Copy the items below word for word, leaving out the pictures.

(Dataset entries)
============

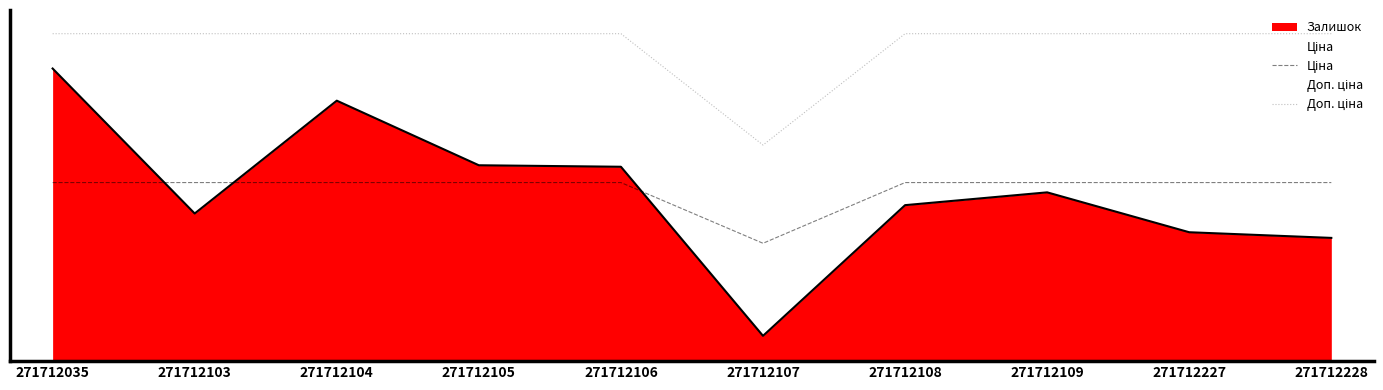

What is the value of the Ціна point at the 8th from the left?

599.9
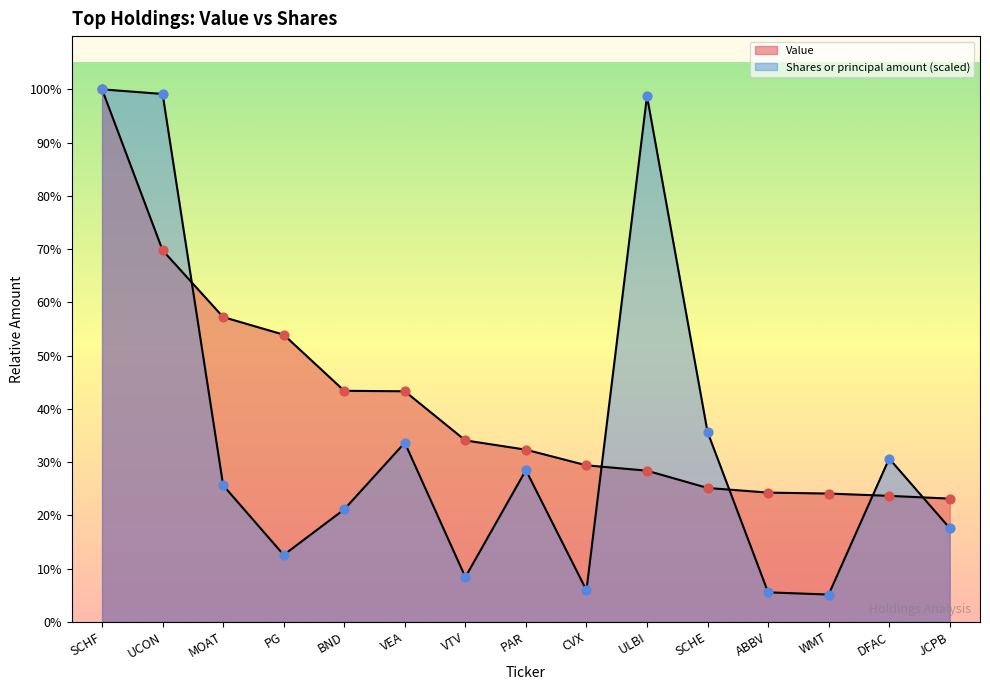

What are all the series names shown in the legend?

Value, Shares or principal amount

============

Reply =>
What is the value of the Ціна point at the 8th from the left?

599.9

What are all the series names shown in the legend?

Value, Shares or principal amount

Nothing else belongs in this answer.